(Records shown begins)

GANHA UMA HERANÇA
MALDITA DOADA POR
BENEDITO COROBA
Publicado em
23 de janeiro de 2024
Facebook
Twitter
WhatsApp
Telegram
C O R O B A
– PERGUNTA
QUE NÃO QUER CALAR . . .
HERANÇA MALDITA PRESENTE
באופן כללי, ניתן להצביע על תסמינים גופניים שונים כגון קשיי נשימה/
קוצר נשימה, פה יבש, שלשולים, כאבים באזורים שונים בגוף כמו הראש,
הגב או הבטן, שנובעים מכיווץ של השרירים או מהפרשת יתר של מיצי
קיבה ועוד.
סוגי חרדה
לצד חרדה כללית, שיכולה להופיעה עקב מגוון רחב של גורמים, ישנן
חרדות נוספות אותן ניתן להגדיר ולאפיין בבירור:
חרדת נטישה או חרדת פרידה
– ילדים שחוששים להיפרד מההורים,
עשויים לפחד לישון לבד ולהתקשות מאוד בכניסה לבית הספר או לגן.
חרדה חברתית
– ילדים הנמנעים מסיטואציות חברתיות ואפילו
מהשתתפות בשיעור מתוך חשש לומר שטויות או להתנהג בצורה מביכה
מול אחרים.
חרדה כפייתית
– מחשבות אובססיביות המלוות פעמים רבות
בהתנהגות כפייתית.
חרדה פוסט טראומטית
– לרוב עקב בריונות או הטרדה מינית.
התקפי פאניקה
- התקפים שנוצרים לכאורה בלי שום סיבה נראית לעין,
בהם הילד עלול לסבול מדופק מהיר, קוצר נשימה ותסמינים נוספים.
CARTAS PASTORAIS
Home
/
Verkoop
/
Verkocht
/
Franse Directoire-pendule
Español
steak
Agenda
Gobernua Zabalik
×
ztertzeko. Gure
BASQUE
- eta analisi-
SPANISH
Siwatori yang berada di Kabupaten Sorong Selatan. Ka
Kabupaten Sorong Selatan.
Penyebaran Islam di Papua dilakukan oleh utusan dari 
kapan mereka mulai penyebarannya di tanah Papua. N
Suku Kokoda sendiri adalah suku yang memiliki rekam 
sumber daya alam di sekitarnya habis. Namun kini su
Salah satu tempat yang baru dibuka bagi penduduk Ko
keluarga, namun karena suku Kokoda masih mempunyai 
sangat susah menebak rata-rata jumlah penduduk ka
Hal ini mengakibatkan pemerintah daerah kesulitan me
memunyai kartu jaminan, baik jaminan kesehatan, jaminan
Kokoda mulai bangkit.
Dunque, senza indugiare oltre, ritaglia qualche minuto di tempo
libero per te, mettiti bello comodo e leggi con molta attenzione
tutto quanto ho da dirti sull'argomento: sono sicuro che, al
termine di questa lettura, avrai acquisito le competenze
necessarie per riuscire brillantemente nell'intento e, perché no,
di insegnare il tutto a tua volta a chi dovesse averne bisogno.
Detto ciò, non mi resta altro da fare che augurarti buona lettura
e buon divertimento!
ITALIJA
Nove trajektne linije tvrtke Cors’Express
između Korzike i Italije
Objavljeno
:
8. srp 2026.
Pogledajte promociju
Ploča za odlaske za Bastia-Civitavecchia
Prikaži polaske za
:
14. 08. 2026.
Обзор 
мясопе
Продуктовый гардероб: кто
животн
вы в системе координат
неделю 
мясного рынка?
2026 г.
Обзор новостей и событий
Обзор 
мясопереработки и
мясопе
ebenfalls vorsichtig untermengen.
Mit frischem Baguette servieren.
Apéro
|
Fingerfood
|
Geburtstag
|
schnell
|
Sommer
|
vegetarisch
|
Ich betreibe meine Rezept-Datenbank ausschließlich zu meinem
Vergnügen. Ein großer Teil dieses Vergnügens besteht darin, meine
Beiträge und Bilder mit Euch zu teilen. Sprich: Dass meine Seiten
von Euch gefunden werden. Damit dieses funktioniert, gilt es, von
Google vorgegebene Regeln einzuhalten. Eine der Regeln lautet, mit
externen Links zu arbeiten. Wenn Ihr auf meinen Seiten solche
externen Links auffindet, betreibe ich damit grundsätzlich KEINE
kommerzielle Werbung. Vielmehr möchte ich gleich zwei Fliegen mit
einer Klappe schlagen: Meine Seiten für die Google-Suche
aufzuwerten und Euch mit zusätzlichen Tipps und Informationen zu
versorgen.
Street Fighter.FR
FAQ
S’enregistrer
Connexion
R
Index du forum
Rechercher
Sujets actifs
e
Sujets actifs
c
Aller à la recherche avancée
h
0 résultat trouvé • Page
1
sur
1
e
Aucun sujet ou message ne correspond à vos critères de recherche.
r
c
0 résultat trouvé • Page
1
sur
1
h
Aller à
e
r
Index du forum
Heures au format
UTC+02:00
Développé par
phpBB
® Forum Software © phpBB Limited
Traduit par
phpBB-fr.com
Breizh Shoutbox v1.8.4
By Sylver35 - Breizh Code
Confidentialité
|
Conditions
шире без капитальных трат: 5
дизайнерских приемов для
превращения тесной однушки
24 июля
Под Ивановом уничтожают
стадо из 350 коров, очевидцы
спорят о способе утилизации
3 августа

(Records shown ends)

■ About this exercise:
Produce a word-for-word copy of all the entries above.

■ Completed task:
GANHA UMA HERANÇA
MALDITA DOADA POR
BENEDITO COROBA
Publicado em
23 de janeiro de 2024
Facebook
Twitter
WhatsApp
Telegram
C O R O B A
– PERGUNTA
QUE NÃO QUER CALAR . . .
HERANÇA MALDITA PRESENTE
באופן כללי, ניתן להצביע על תסמינים גופניים שונים כגון קשיי נשימה/
קוצר נשימה, פה יבש, שלשולים, כאבים באזורים שונים בגוף כמו הראש,
הגב או הבטן, שנובעים מכיווץ של השרירים או מהפרשת יתר של מיצי
קיבה ועוד.
סוגי חרדה
לצד חרדה כללית, שיכולה להופיעה עקב מגוון רחב של גורמים, ישנן
חרדות נוספות אותן ניתן להגדיר ולאפיין בבירור:
חרדת נטישה או חרדת פרידה
– ילדים שחוששים להיפרד מההורים,
עשויים לפחד לישון לבד ולהתקשות מאוד בכניסה לבית הספר או לגן.
חרדה חברתית
– ילדים הנמנעים מסיטואציות חברתיות ואפילו
מהשתתפות בשיעור מתוך חשש לומר שטויות או להתנהג בצורה מביכה
מול אחרים.
חרדה כפייתית
– מחשבות אובססיביות המלוות פעמים רבות
בהתנהגות כפייתית.
חרדה פוסט טראומטית
– לרוב עקב בריונות או הטרדה מינית.
התקפי פאניקה
- התקפים שנוצרים לכאורה בלי שום סיבה נראית לעין,
בהם הילד עלול לסבול מדופק מהיר, קוצר נשימה ותסמינים נוספים.
CARTAS PASTORAIS
Home
/
Verkoop
/
Verkocht
/
Franse Directoire-pendule
Español
steak
Agenda
Gobernua Zabalik
×
ztertzeko. Gure
BASQUE
- eta analisi-
SPANISH
Siwatori yang berada di Kabupaten Sorong Selatan. Ka
Kabupaten Sorong Selatan.
Penyebaran Islam di Papua dilakukan oleh utusan dari 
kapan mereka mulai penyebarannya di tanah Papua. N
Suku Kokoda sendiri adalah suku yang memiliki rekam 
sumber daya alam di sekitarnya habis. Namun kini su
Salah satu tempat yang baru dibuka bagi penduduk Ko
keluarga, namun karena suku Kokoda masih mempunyai 
sangat susah menebak rata-rata jumlah penduduk ka
Hal ini mengakibatkan pemerintah daerah kesulitan me
memunyai kartu jaminan, baik jaminan kesehatan, jaminan
Kokoda mulai bangkit.
Dunque, senza indugiare oltre, ritaglia qualche minuto di tempo
libero per te, mettiti bello comodo e leggi con molta attenzione
tutto quanto ho da dirti sull'argomento: sono sicuro che, al
termine di questa lettura, avrai acquisito le competenze
necessarie per riuscire brillantemente nell'intento e, perché no,
di insegnare il tutto a tua volta a chi dovesse averne bisogno.
Detto ciò, non mi resta altro da fare che augurarti buona lettura
e buon divertimento!
ITALIJA
Nove trajektne linije tvrtke Cors’Express
između Korzike i Italije
Objavljeno
:
8. srp 2026.
Pogledajte promociju
Ploča za odlaske za Bastia-Civitavecchia
Prikaži polaske za
:
14. 08. 2026.
Обзор 
мясопе
Продуктовый гардероб: кто
животн
вы в системе координат
неделю 
мясного рынка?
2026 г.
Обзор новостей и событий
Обзор 
мясопереработки и
мясопе
ebenfalls vorsichtig untermengen.
Mit frischem Baguette servieren.
Apéro
|
Fingerfood
|
Geburtstag
|
schnell
|
Sommer
|
vegetarisch
|
Ich betreibe meine Rezept-Datenbank ausschließlich zu meinem
Vergnügen. Ein großer Teil dieses Vergnügens besteht darin, meine
Beiträge und Bilder mit Euch zu teilen. Sprich: Dass meine Seiten
von Euch gefunden werden. Damit dieses funktioniert, gilt es, von
Google vorgegebene Regeln einzuhalten. Eine der Regeln lautet, mit
externen Links zu arbeiten. Wenn Ihr auf meinen Seiten solche
externen Links auffindet, betreibe ich damit grundsätzlich KEINE
kommerzielle Werbung. Vielmehr möchte ich gleich zwei Fliegen mit
einer Klappe schlagen: Meine Seiten für die Google-Suche
aufzuwerten und Euch mit zusätzlichen Tipps und Informationen zu
versorgen.
Street Fighter.FR
FAQ
S’enregistrer
Connexion
R
Index du forum
Rechercher
Sujets actifs
e
Sujets actifs
c
Aller à la recherche avancée
h
0 résultat trouvé • Page
1
sur
1
e
Aucun sujet ou message ne correspond à vos critères de recherche.
r
c
0 résultat trouvé • Page
1
sur
1
h
Aller à
e
r
Index du forum
Heures au format
UTC+02:00
Développé par
phpBB
® Forum Software © phpBB Limited
Traduit par
phpBB-fr.com
Breizh Shoutbox v1.8.4
By Sylver35 - Breizh Code
Confidentialité
|
Conditions
шире без капитальных трат: 5
дизайнерских приемов для
превращения тесной однушки
24 июля
Под Ивановом уничтожают
стадо из 350 коров, очевидцы
спорят о способе утилизации
3 августа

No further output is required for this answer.